= Pande Eftimov =

Pande Sotirov Eftimov (March 15, 1932-August 13, 2017) was a Bulgarian journalist, poet and publicist from North Macedonia. Though, he is considered an ethnic Macedonian in today North Macedonia.

== History ==
===Childhood and education===
Pande Eftimov was born in 1932 in the Prespa village of Pretor in the Kingdom of Yugoslavia, but today in present-day North Macedonia. He was the grandson of the revolutionary from the IMRO Pande Sudzhov, killed by the Yugoslav authorities in 1927. In 1943, as a child, Eftimov welcomed a Bulgarian delegation in Pretor, when Bulgarians entered this area, after the capitulation of Italy. After the war Eftimov graduated from the Faculty of Philology at the University of Skopje, then in Communist Yugoslavia.
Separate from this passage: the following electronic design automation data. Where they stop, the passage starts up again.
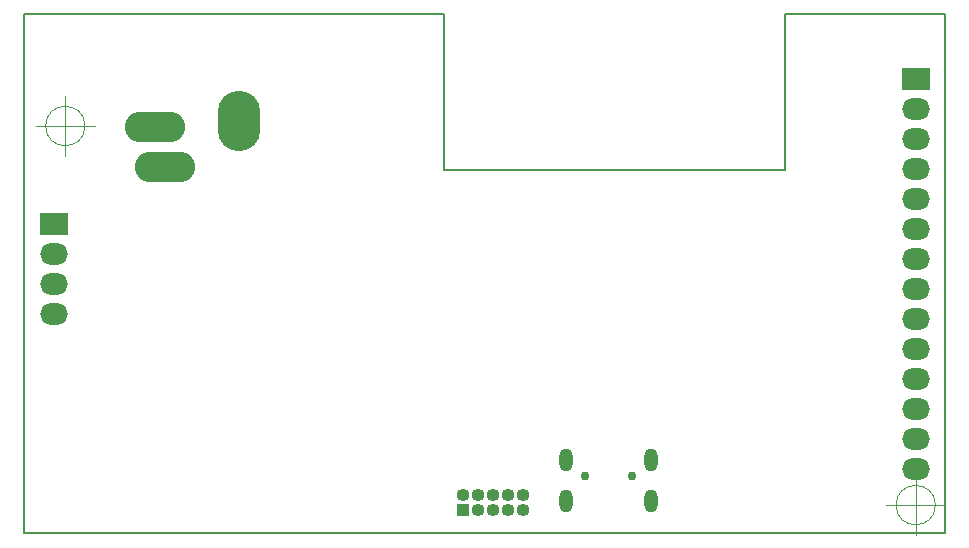
<source format=gbr>
%TF.GenerationSoftware,KiCad,Pcbnew,(5.1.6-0-10_14)*%
%TF.CreationDate,2021-09-25T22:28:50+10:00*%
%TF.ProjectId,esp32lcd,65737033-326c-4636-942e-6b696361645f,rev?*%
%TF.SameCoordinates,PX47868c0PY93d1cc0*%
%TF.FileFunction,Soldermask,Bot*%
%TF.FilePolarity,Negative*%
%FSLAX46Y46*%
G04 Gerber Fmt 4.6, Leading zero omitted, Abs format (unit mm)*
G04 Created by KiCad (PCBNEW (5.1.6-0-10_14)) date 2021-09-25 22:28:50*
%MOMM*%
%LPD*%
G01*
G04 APERTURE LIST*
%TA.AperFunction,Profile*%
%ADD10C,0.150000*%
%TD*%
%TA.AperFunction,Profile*%
%ADD11C,0.050000*%
%TD*%
%ADD12R,2.350000X1.827200*%
%ADD13O,2.350000X1.827200*%
%ADD14O,1.100000X1.100000*%
%ADD15R,1.100000X1.100000*%
%ADD16O,5.100000X2.600000*%
%ADD17O,3.600000X5.100000*%
%ADD18C,0.750000*%
%ADD19O,1.150000X1.950000*%
G04 APERTURE END LIST*
D10*
X78000000Y44000000D02*
X64400000Y44000000D01*
X64400000Y30800000D02*
X64400000Y44000000D01*
X35600000Y30800000D02*
X64400000Y30800000D01*
X35600000Y44000000D02*
X35600000Y30800000D01*
D11*
X77166666Y2400000D02*
G75*
G03*
X77166666Y2400000I-1666666J0D01*
G01*
X73000000Y2400000D02*
X78000000Y2400000D01*
X75500000Y4900000D02*
X75500000Y-100000D01*
X5166666Y34500000D02*
G75*
G03*
X5166666Y34500000I-1666666J0D01*
G01*
X1000000Y34500000D02*
X6000000Y34500000D01*
X3500000Y37000000D02*
X3500000Y32000000D01*
D10*
X35600000Y44000000D02*
X0Y44000000D01*
X0Y0D02*
X0Y44000000D01*
X78000000Y0D02*
X0Y0D01*
X78000000Y44000000D02*
X78000000Y0D01*
D12*
%TO.C,U15*%
X2570000Y26190000D03*
D13*
X2570000Y23650000D03*
X2570000Y21110000D03*
X2570000Y18570000D03*
X75500000Y5480000D03*
X75500000Y8020000D03*
X75500000Y10560000D03*
X75500000Y13100000D03*
X75500000Y15640000D03*
X75500000Y18180000D03*
X75500000Y20720000D03*
X75500000Y23260000D03*
X75500000Y25800000D03*
X75500000Y28340000D03*
X75500000Y30880000D03*
X75500000Y33420000D03*
X75500000Y35960000D03*
D12*
X75500000Y38500000D03*
%TD*%
D14*
%TO.C,J1*%
X42280000Y3270000D03*
X42280000Y2000000D03*
X41010000Y3270000D03*
X41010000Y2000000D03*
X39740000Y3270000D03*
X39740000Y2000000D03*
X38470000Y3270000D03*
X38470000Y2000000D03*
X37200000Y3270000D03*
D15*
X37200000Y2000000D03*
%TD*%
D16*
%TO.C,J12*%
X11100000Y34400000D03*
D17*
X18200000Y34950000D03*
D16*
X11900000Y31000000D03*
%TD*%
D18*
%TO.C,J11*%
X51500000Y4900000D03*
X47500000Y4900000D03*
D19*
X53075000Y2770000D03*
X45925000Y2770000D03*
X53075000Y6220000D03*
X45925000Y6220000D03*
%TD*%
M02*

</source>
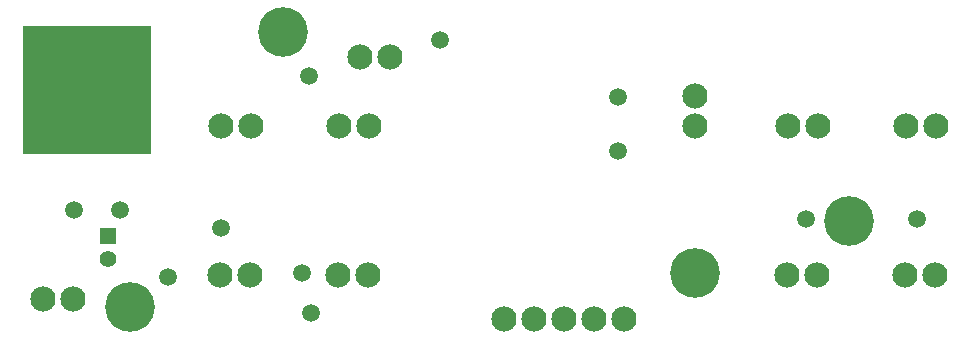
<source format=gbs>
G04 EAGLE Gerber RS-274X export*
G75*
%MOMM*%
%FSLAX34Y34*%
%LPD*%
%INSoldermask Bottom*%
%IPPOS*%
%AMOC8*
5,1,8,0,0,1.08239X$1,22.5*%
G01*
%ADD10C,4.203200*%
%ADD11C,2.133600*%
%ADD12C,1.411200*%
%ADD13R,10.803200X10.803200*%
%ADD14R,1.411200X1.411200*%
%ADD15C,1.503200*%


D10*
X230485Y260697D03*
X101173Y28209D03*
X709919Y100947D03*
X579891Y57197D03*
D11*
X177430Y55440D03*
X202830Y55440D03*
X277390Y55450D03*
X302790Y55450D03*
X295660Y239540D03*
X321060Y239540D03*
X27360Y35220D03*
X52760Y35220D03*
X579920Y181480D03*
X579920Y206880D03*
X417680Y18000D03*
X443080Y18000D03*
X468480Y18000D03*
X493880Y18000D03*
X519280Y18000D03*
X177890Y181170D03*
X203290Y181170D03*
X277850Y181180D03*
X303250Y181180D03*
X657430Y55440D03*
X682830Y55440D03*
X757390Y55450D03*
X782790Y55450D03*
X657890Y181170D03*
X683290Y181170D03*
X757850Y181180D03*
X783250Y181180D03*
D12*
X19020Y179130D03*
X19020Y192130D03*
X19020Y205130D03*
X19020Y218130D03*
X19020Y231130D03*
X19020Y244130D03*
X19020Y257130D03*
X32020Y257130D03*
X45020Y257130D03*
X58020Y257130D03*
X71020Y257130D03*
X84020Y257130D03*
X97020Y257130D03*
X110020Y257130D03*
X110020Y244130D03*
X110020Y231130D03*
X110020Y218130D03*
X110020Y205130D03*
X110020Y192130D03*
X110020Y179130D03*
D13*
X64740Y211850D03*
D14*
X82875Y88567D03*
D12*
X82875Y68567D03*
D15*
X53454Y110780D03*
X767454Y103000D03*
X673454Y103000D03*
X178454Y95000D03*
X514454Y206000D03*
X514454Y160000D03*
X363454Y254000D03*
X92454Y110780D03*
X133454Y54000D03*
X254454Y23000D03*
X246454Y57000D03*
X252454Y224000D03*
M02*

</source>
===Journalism, prison, and death===
In 1956 he informed the Bulgarians about the finding of an important artifact called Bitola inscription. Eftimov photographed the stone slab and secretly carried the tape with the photos at the Bulgarian embassy in Belgrade. At that time he was appointed a teacher in the village of Lera, Bitola region. There he found part of the archives of the local Bulgarian school, which the Yugoslav authorities at the time had failed to burn. Later, the documents were handed over to Kosta Tsarnushanov, another publicist from Vardar Macedonia, living in Sofia. During his early journalistic years and later in life, Eftimov stated his belief that Bulgarians in Macedonia and the country itself has been losing its identity ever since the actions of the Yugoslavian government from the 1930's onward against Bulgarian peoples and due to the nation's geographical isolation from Bulgaria.

He participated in different illegal groups seeking Macedonia's independence, as it was envisioned by the IMRO. For that he spent 7 years in prison: between 1957 and 1961, as well as from 1971 to 1974. Eftimov was arrested also many other times by the Yugoslavs. Meanwhile, he worked as journalist for the Skopje newspaper "Narodna Prosveta". After 1986 he participated in the process of forming the new VMRO-DPMNE party. In 2001 he published two books of poetry, printed in Bulgarian. In 2007 he received officially Bulgarian citizenship. He died on August 13, 2017, in Sofia. On June 25, 2018, he was posthumously awarded with the Order of Stara Planina for his exceptionally great merits in preserving the Bulgarian national heritage in Republic of Macedonia.